There is no one quite like Alexei Ponikarovsky, the last night's hero in the Maple Leafs' 4-3 shootout win over the Buffalo Sabres.
Ponikarovsky had a goal, a short-handed one no less, in regulation and another in the shootout.
He managed not to keel over when Leafs coach Pat Quinn shouted before the shootout: "Pony, you're up second after Mats."
'Up second after Mats' isn't Ponikarovsky's usual station in the Maple Leafs cosmos. He hasn't been called to take a penalty shot by the Leafs all season. Not even in exhibition, when teams were allotted shots after the buzzer regardless of the results.
It was becoming a bit of an issue to Ponikarovsky, who now has 10 goals, a modest career high.
"He used to kid us all the time because a lot of times we would go with the standard guys," Quinn said.
Thing is, the standard guys are out.
Eric Lindros, gone with a bad wrist. Jason Allison, a mangled finger. Alex Steen has a bad thumb. Throw in Nik Antropov out with his latest bout of knee woes and you get the idea.
That left the kid from the Ukraine they call the Pony.
Undaunted, Ponikarovsky took his turn, veered in on Buffalo goalie Martin Biron and went to the backhand.
The backhand is his move. He even referred to it as such in his interviews.
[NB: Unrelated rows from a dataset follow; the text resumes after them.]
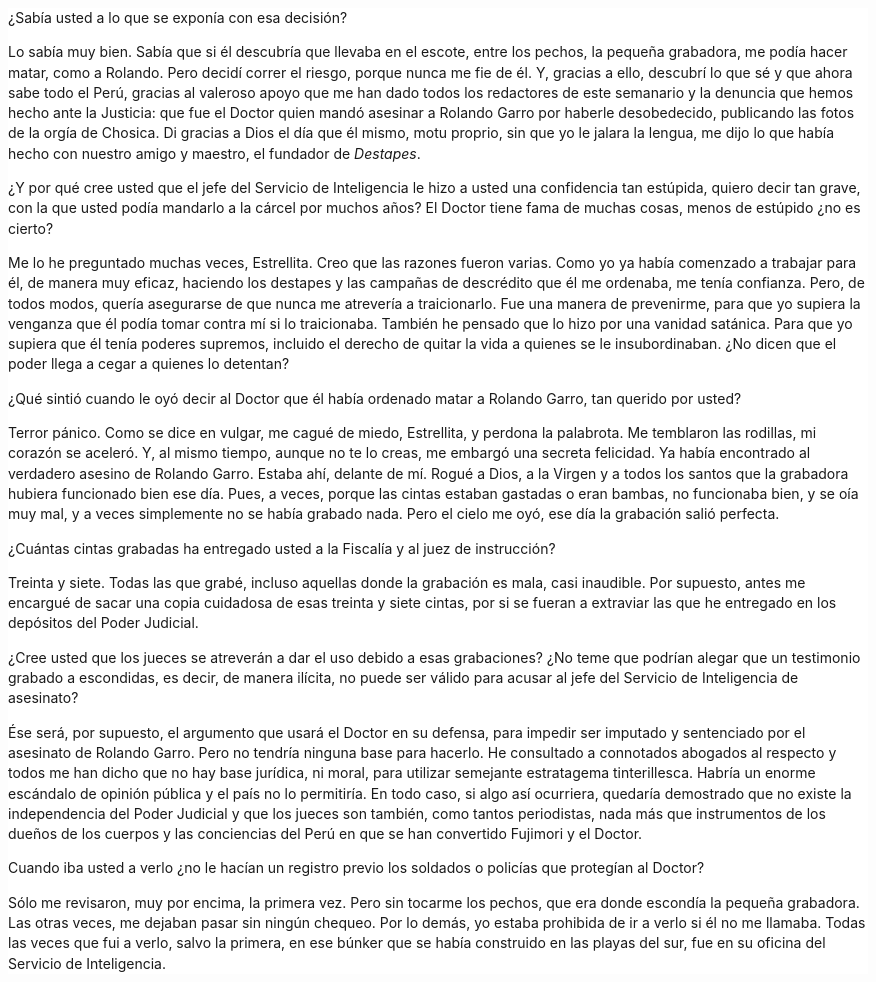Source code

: ¿Sabía usted a lo que se exponía con esa decisión?

Lo sabía muy bien. Sabía que si él descubría que llevaba en el escote, entre los pechos, la pequeña grabadora, me podía hacer matar, como a Rolando. Pero decidí correr el riesgo, porque nunca me fie de él. Y, gracias a ello, descubrí lo que sé y que ahora sabe todo el Perú, gracias al valeroso apoyo que me han dado todos los redactores de este semanario y la denuncia que hemos hecho ante la Justicia: que fue el Doctor quien mandó asesinar a Rolando Garro por haberle desobedecido, publicando las fotos de la orgía de Chosica. Di gracias a Dios el día que él mismo, motu proprio, sin que yo le jalara la lengua, me dijo lo que había hecho con nuestro amigo y maestro, el fundador de _Destapes_.

¿Y por qué cree usted que el jefe del Servicio de Inteligencia le hizo a usted una confidencia tan estúpida, quiero decir tan grave, con la que usted podía mandarlo a la cárcel por muchos años? El Doctor tiene fama de muchas cosas, menos de estúpido ¿no es cierto?

Me lo he preguntado muchas veces, Estrellita. Creo que las razones fueron varias. Como yo ya había comenzado a trabajar para él, de manera muy eficaz, haciendo los destapes y las campañas de descrédito que él me ordenaba, me tenía confianza. Pero, de todos modos, quería asegurarse de que nunca me atrevería a traicionarlo. Fue una manera de prevenirme, para que yo supiera la venganza que él podía tomar contra mí si lo traicionaba. También he pensado que lo hizo por una vanidad satánica. Para que yo supiera que él tenía poderes supremos, incluido el derecho de quitar la vida a quienes se le insubordinaban. ¿No dicen que el poder llega a cegar a quienes lo detentan?

¿Qué sintió cuando le oyó decir al Doctor que él había ordenado matar a Rolando Garro, tan querido por usted?

Terror pánico. Como se dice en vulgar, me cagué de miedo, Estrellita, y perdona la palabrota. Me temblaron las rodillas, mi corazón se aceleró. Y, al mismo tiempo, aunque no te lo creas, me embargó una secreta felicidad. Ya había encontrado al verdadero asesino de Rolando Garro. Estaba ahí, delante de mí. Rogué a Dios, a la Virgen y a todos los santos que la grabadora hubiera funcionado bien ese día. Pues, a veces, porque las cintas estaban gastadas o eran bambas, no funcionaba bien, y se oía muy mal, y a veces simplemente no se había grabado nada. Pero el cielo me oyó, ese día la grabación salió perfecta.

¿Cuántas cintas grabadas ha entregado usted a la Fiscalía y al juez de instrucción?

Treinta y siete. Todas las que grabé, incluso aquellas donde la grabación es mala, casi inaudible. Por supuesto, antes me encargué de sacar una copia cuidadosa de esas treinta y siete cintas, por si se fueran a extraviar las que he entregado en los depósitos del Poder Judicial.

¿Cree usted que los jueces se atreverán a dar el uso debido a esas grabaciones? ¿No teme que podrían alegar que un testimonio grabado a escondidas, es decir, de manera ilícita, no puede ser válido para acusar al jefe del Servicio de Inteligencia de asesinato?

Ése será, por supuesto, el argumento que usará el Doctor en su defensa, para impedir ser imputado y sentenciado por el asesinato de Rolando Garro. Pero no tendría ninguna base para hacerlo. He consultado a connotados abogados al respecto y todos me han dicho que no hay base jurídica, ni moral, para utilizar semejante estratagema tinterillesca. Habría un enorme escándalo de opinión pública y el país no lo permitiría. En todo caso, si algo así ocurriera, quedaría demostrado que no existe la independencia del Poder Judicial y que los jueces son también, como tantos periodistas, nada más que instrumentos de los dueños de los cuerpos y las conciencias del Perú en que se han convertido Fujimori y el Doctor.

Cuando iba usted a verlo ¿no le hacían un registro previo los soldados o policías que protegían al Doctor?

Sólo me revisaron, muy por encima, la primera vez. Pero sin tocarme los pechos, que era donde escondía la pequeña grabadora. Las otras veces, me dejaban pasar sin ningún chequeo. Por lo demás, yo estaba prohibida de ir a verlo si él no me llamaba. Todas las veces que fui a verlo, salvo la primera, en ese búnker que se había construido en las playas del sur, fue en su oficina del Servicio de Inteligencia.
It's cute as hell when he talks about his move.
It is nearly impossible not to like Alexei Ponikarovsky, who seems much younger than his 25 years and who has the virtue of always being seen to be working hard. You may not notice him, but you don't notice him dogging it.
The Pony became a regular for the first time in 2003-04. At about that time, he was also the bane of the call-in radio types who, if faced with big, hard-skating kid who was heavy on try and light on quit, would have rather had a Canadian, thanks.
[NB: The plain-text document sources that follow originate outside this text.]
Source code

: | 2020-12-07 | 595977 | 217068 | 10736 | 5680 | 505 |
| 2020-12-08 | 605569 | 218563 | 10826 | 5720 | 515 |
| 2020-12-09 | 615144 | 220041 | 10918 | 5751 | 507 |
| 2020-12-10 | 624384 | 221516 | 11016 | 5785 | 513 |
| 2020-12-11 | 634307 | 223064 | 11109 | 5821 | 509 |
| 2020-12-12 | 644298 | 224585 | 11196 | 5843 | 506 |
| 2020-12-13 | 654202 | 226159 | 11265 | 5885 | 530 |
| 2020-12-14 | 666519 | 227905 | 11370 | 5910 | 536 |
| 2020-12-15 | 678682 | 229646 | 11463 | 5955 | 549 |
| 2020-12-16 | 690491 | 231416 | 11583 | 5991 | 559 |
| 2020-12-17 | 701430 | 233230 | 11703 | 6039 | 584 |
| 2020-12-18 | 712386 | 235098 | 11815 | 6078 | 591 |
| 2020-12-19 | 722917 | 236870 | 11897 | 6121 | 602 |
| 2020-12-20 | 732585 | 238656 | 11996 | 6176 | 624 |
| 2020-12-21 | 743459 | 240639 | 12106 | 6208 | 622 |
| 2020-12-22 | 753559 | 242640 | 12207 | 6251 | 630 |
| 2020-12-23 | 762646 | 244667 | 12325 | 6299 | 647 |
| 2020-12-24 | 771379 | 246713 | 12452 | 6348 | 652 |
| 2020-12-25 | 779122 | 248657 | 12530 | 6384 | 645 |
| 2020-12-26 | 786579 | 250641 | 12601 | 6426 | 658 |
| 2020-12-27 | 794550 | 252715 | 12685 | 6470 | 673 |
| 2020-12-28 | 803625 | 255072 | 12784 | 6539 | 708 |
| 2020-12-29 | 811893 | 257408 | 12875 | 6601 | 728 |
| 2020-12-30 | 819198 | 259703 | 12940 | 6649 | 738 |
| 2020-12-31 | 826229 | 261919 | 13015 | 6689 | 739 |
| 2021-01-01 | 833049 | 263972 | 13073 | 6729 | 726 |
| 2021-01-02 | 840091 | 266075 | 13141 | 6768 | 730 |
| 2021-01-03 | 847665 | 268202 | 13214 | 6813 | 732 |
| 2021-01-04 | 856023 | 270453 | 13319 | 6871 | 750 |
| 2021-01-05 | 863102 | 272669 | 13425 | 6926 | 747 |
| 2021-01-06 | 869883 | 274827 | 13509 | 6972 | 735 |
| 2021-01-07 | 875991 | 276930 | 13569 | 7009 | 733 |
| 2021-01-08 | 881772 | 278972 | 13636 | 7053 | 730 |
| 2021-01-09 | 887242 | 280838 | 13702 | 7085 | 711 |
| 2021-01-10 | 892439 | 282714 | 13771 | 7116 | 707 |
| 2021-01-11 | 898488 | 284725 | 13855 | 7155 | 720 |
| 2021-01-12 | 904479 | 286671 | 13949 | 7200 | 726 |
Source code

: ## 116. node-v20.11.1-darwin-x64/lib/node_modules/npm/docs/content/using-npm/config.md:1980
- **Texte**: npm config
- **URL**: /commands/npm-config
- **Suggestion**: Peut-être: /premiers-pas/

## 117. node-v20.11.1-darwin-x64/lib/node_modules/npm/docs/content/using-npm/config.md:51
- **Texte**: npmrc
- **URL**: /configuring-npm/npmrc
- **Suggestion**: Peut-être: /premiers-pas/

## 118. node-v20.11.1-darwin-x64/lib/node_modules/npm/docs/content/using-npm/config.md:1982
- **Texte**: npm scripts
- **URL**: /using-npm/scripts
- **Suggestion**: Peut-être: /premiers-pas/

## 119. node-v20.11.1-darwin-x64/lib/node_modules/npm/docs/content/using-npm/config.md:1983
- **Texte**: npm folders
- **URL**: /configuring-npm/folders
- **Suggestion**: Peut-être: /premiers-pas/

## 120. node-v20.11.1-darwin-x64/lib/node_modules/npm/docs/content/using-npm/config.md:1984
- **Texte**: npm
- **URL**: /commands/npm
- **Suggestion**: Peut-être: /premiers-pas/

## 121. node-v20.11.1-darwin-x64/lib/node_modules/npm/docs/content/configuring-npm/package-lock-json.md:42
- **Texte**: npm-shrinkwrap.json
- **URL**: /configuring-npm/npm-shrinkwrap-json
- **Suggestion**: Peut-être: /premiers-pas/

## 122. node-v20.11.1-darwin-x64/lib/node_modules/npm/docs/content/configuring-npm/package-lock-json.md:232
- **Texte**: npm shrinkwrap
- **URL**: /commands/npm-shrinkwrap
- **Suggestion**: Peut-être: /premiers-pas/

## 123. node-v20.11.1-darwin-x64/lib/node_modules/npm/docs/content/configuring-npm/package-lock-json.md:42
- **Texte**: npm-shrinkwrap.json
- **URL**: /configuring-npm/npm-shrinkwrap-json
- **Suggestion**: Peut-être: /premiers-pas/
It didn't help that Ponikarovsky had just one goal and six assists in a desultory stint in the Russian League during the lockout. Or that it seemed he would ever be much of a scorer and further evidence of Quinn's love affair with big, marginally talented players whose career arc often ended in the American League.
It started to change a bit for Ponikarovsky, in '03-'04.
That's when Quinn put he and Nik Antropov, another player whose development was moving at a glacial pace, on a line with Joe Nieuwendyk.
Instantly, the young players began taking strides.
"It was great experience playing with a guy like that," Ponikarovsky said.
"He taught me everything. Go hard. Don't look back. Do whatever you can to win."
If there is one thing that has helped Ponikarovsky hide his weaknesses, it's the willingness to listen. In Nieuwendyk, he had found the perfect mentor.
"Nieuwendyk did a lot for he and Nik, I believe," Quinn said. "He brought them along and pushed them. He was a good guy for them at the right time."
Ponikarovsky has been a different player this season. He leads the league in shorthanded goals. He delivers solid spadework along the boards and he makes Antropov, a sometimes frustrating jumble of talents, markedly better.
"You could see he felt differently about himself and he played that way," Quinn said.
Ponikarovsky, as Tie Domi was for years, is a player who somehow lifts a team. If Sundin scores, as he did effortlessly against Biron in the first penalty shot, it is expected. If Ponikarovsky does, it's a revelation.
The Leafs haven't lost a contest in which Ponikarovsky scored.
He has become one of those players -- a project who rarely disappoints and sometimes astounds.